▶ **Required action**: Update all of the items below by changing each occurrence of "Nakazono Sensei" to "Nakazono-Sensei", leaving everything else unchanged.

::: Data in this exercise :::

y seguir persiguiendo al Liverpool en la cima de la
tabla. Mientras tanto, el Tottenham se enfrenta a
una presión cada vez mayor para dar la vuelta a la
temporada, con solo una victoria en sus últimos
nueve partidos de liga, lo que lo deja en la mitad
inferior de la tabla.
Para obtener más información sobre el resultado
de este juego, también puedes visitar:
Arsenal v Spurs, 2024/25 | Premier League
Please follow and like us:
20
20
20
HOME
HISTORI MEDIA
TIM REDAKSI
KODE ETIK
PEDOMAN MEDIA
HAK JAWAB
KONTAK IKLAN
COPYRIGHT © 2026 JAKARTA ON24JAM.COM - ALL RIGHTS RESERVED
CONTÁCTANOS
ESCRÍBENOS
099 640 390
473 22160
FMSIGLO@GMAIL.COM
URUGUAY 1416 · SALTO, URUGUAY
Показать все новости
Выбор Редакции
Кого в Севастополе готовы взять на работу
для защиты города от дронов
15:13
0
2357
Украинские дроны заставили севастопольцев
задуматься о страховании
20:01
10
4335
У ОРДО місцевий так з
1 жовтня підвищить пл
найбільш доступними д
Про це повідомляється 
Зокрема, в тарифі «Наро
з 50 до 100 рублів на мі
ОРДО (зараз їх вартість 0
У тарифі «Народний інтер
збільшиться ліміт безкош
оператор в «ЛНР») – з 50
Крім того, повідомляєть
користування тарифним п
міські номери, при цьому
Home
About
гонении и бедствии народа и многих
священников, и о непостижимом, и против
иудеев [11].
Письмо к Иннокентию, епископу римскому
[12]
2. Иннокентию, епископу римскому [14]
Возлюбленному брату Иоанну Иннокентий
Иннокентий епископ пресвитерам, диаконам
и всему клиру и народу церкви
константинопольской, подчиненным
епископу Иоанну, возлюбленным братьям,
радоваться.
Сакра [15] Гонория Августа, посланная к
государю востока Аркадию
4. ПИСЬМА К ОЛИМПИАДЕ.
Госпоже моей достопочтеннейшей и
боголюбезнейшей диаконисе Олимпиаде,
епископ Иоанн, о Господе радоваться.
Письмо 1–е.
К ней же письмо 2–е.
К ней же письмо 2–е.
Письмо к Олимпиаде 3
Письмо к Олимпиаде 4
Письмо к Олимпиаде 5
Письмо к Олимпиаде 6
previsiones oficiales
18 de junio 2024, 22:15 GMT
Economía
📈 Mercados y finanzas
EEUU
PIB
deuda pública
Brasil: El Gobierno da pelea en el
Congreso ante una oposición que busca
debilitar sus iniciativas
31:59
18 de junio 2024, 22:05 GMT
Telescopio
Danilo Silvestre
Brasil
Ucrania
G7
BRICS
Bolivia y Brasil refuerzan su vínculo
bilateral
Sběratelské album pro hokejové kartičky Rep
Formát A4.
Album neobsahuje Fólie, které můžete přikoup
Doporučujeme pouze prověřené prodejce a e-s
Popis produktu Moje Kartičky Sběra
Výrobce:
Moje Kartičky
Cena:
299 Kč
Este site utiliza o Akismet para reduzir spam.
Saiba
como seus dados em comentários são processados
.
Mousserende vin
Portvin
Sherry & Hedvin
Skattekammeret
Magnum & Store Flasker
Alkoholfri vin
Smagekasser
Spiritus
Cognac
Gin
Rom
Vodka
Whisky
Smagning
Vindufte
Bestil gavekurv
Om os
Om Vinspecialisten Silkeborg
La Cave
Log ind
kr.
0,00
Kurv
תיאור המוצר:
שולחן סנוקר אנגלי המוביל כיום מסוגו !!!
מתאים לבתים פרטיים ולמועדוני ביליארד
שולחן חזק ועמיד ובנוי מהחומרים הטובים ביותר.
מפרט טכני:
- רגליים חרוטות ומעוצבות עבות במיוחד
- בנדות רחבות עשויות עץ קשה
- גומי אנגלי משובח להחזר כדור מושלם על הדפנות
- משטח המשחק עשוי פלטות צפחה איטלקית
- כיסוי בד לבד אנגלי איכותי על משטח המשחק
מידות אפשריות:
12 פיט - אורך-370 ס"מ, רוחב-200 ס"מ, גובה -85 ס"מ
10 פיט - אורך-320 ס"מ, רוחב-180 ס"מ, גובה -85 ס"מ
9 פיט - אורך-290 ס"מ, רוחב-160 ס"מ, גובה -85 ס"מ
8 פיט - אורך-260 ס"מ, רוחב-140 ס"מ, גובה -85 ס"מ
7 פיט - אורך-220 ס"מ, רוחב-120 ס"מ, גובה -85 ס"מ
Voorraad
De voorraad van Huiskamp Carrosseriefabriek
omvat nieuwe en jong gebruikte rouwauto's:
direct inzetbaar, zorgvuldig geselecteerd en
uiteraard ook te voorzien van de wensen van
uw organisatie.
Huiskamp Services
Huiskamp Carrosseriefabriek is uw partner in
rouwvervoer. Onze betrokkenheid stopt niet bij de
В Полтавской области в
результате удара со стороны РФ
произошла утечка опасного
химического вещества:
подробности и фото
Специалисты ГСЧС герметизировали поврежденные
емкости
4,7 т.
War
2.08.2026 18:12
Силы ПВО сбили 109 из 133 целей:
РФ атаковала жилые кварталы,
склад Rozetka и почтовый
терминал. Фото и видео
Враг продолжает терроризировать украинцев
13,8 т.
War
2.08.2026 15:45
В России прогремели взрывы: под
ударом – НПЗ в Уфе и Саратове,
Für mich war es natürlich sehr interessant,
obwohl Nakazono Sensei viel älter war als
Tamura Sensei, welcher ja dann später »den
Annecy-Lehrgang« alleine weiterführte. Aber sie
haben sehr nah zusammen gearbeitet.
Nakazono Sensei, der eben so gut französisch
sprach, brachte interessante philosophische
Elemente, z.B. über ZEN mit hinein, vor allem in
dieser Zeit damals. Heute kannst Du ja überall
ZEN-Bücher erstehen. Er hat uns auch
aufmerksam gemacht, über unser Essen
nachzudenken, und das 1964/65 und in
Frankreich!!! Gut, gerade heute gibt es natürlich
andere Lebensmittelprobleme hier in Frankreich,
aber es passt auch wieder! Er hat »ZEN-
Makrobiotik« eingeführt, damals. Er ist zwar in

:::

▶ **Completed task**:
y seguir persiguiendo al Liverpool en la cima de la
tabla. Mientras tanto, el Tottenham se enfrenta a
una presión cada vez mayor para dar la vuelta a la
temporada, con solo una victoria en sus últimos
nueve partidos de liga, lo que lo deja en la mitad
inferior de la tabla.
Para obtener más información sobre el resultado
de este juego, también puedes visitar:
Arsenal v Spurs, 2024/25 | Premier League
Please follow and like us:
20
20
20
HOME
HISTORI MEDIA
TIM REDAKSI
KODE ETIK
PEDOMAN MEDIA
HAK JAWAB
KONTAK IKLAN
COPYRIGHT © 2026 JAKARTA ON24JAM.COM - ALL RIGHTS RESERVED
CONTÁCTANOS
ESCRÍBENOS
099 640 390
473 22160
FMSIGLO@GMAIL.COM
URUGUAY 1416 · SALTO, URUGUAY
Показать все новости
Выбор Редакции
Кого в Севастополе готовы взять на работу
для защиты города от дронов
15:13
0
2357
Украинские дроны заставили севастопольцев
задуматься о страховании
20:01
10
4335
У ОРДО місцевий так з
1 жовтня підвищить пл
найбільш доступними д
Про це повідомляється 
Зокрема, в тарифі «Наро
з 50 до 100 рублів на мі
ОРДО (зараз їх вартість 0
У тарифі «Народний інтер
збільшиться ліміт безкош
оператор в «ЛНР») – з 50
Крім того, повідомляєть
користування тарифним п
міські номери, при цьому
Home
About
гонении и бедствии народа и многих
священников, и о непостижимом, и против
иудеев [11].
Письмо к Иннокентию, епископу римскому
[12]
2. Иннокентию, епископу римскому [14]
Возлюбленному брату Иоанну Иннокентий
Иннокентий епископ пресвитерам, диаконам
и всему клиру и народу церкви
константинопольской, подчиненным
епископу Иоанну, возлюбленным братьям,
радоваться.
Сакра [15] Гонория Августа, посланная к
государю востока Аркадию
4. ПИСЬМА К ОЛИМПИАДЕ.
Госпоже моей достопочтеннейшей и
боголюбезнейшей диаконисе Олимпиаде,
епископ Иоанн, о Господе радоваться.
Письмо 1–е.
К ней же письмо 2–е.
К ней же письмо 2–е.
Письмо к Олимпиаде 3
Письмо к Олимпиаде 4
Письмо к Олимпиаде 5
Письмо к Олимпиаде 6
previsiones oficiales
18 de junio 2024, 22:15 GMT
Economía
📈 Mercados y finanzas
EEUU
PIB
deuda pública
Brasil: El Gobierno da pelea en el
Congreso ante una oposición que busca
debilitar sus iniciativas
31:59
18 de junio 2024, 22:05 GMT
Telescopio
Danilo Silvestre
Brasil
Ucrania
G7
BRICS
Bolivia y Brasil refuerzan su vínculo
bilateral
Sběratelské album pro hokejové kartičky Rep
Formát A4.
Album neobsahuje Fólie, které můžete přikoup
Doporučujeme pouze prověřené prodejce a e-s
Popis produktu Moje Kartičky Sběra
Výrobce:
Moje Kartičky
Cena:
299 Kč
Este site utiliza o Akismet para reduzir spam.
Saiba
como seus dados em comentários são processados
.
Mousserende vin
Portvin
Sherry & Hedvin
Skattekammeret
Magnum & Store Flasker
Alkoholfri vin
Smagekasser
Spiritus
Cognac
Gin
Rom
Vodka
Whisky
Smagning
Vindufte
Bestil gavekurv
Om os
Om Vinspecialisten Silkeborg
La Cave
Log ind
kr.
0,00
Kurv
תיאור המוצר:
שולחן סנוקר אנגלי המוביל כיום מסוגו !!!
מתאים לבתים פרטיים ולמועדוני ביליארד
שולחן חזק ועמיד ובנוי מהחומרים הטובים ביותר.
מפרט טכני:
- רגליים חרוטות ומעוצבות עבות במיוחד
- בנדות רחבות עשויות עץ קשה
- גומי אנגלי משובח להחזר כדור מושלם על הדפנות
- משטח המשחק עשוי פלטות צפחה איטלקית
- כיסוי בד לבד אנגלי איכותי על משטח המשחק
מידות אפשריות:
12 פיט - אורך-370 ס"מ, רוחב-200 ס"מ, גובה -85 ס"מ
10 פיט - אורך-320 ס"מ, רוחב-180 ס"מ, גובה -85 ס"מ
9 פיט - אורך-290 ס"מ, רוחב-160 ס"מ, גובה -85 ס"מ
8 פיט - אורך-260 ס"מ, רוחב-140 ס"מ, גובה -85 ס"מ
7 פיט - אורך-220 ס"מ, רוחב-120 ס"מ, גובה -85 ס"מ
Voorraad
De voorraad van Huiskamp Carrosseriefabriek
omvat nieuwe en jong gebruikte rouwauto's:
direct inzetbaar, zorgvuldig geselecteerd en
uiteraard ook te voorzien van de wensen van
uw organisatie.
Huiskamp Services
Huiskamp Carrosseriefabriek is uw partner in
rouwvervoer. Onze betrokkenheid stopt niet bij de
В Полтавской области в
результате удара со стороны РФ
произошла утечка опасного
химического вещества:
подробности и фото
Специалисты ГСЧС герметизировали поврежденные
емкости
4,7 т.
War
2.08.2026 18:12
Силы ПВО сбили 109 из 133 целей:
РФ атаковала жилые кварталы,
склад Rozetka и почтовый
терминал. Фото и видео
Враг продолжает терроризировать украинцев
13,8 т.
War
2.08.2026 15:45
В России прогремели взрывы: под
ударом – НПЗ в Уфе и Саратове,
Für mich war es natürlich sehr interessant,
obwohl Nakazono-Sensei viel älter war als
Tamura Sensei, welcher ja dann später »den
Annecy-Lehrgang« alleine weiterführte. Aber sie
haben sehr nah zusammen gearbeitet.
Nakazono-Sensei, der eben so gut französisch
sprach, brachte interessante philosophische
Elemente, z.B. über ZEN mit hinein, vor allem in
dieser Zeit damals. Heute kannst Du ja überall
ZEN-Bücher erstehen. Er hat uns auch
aufmerksam gemacht, über unser Essen
nachzudenken, und das 1964/65 und in
Frankreich!!! Gut, gerade heute gibt es natürlich
andere Lebensmittelprobleme hier in Frankreich,
aber es passt auch wieder! Er hat »ZEN-
Makrobiotik« eingeführt, damals. Er ist zwar in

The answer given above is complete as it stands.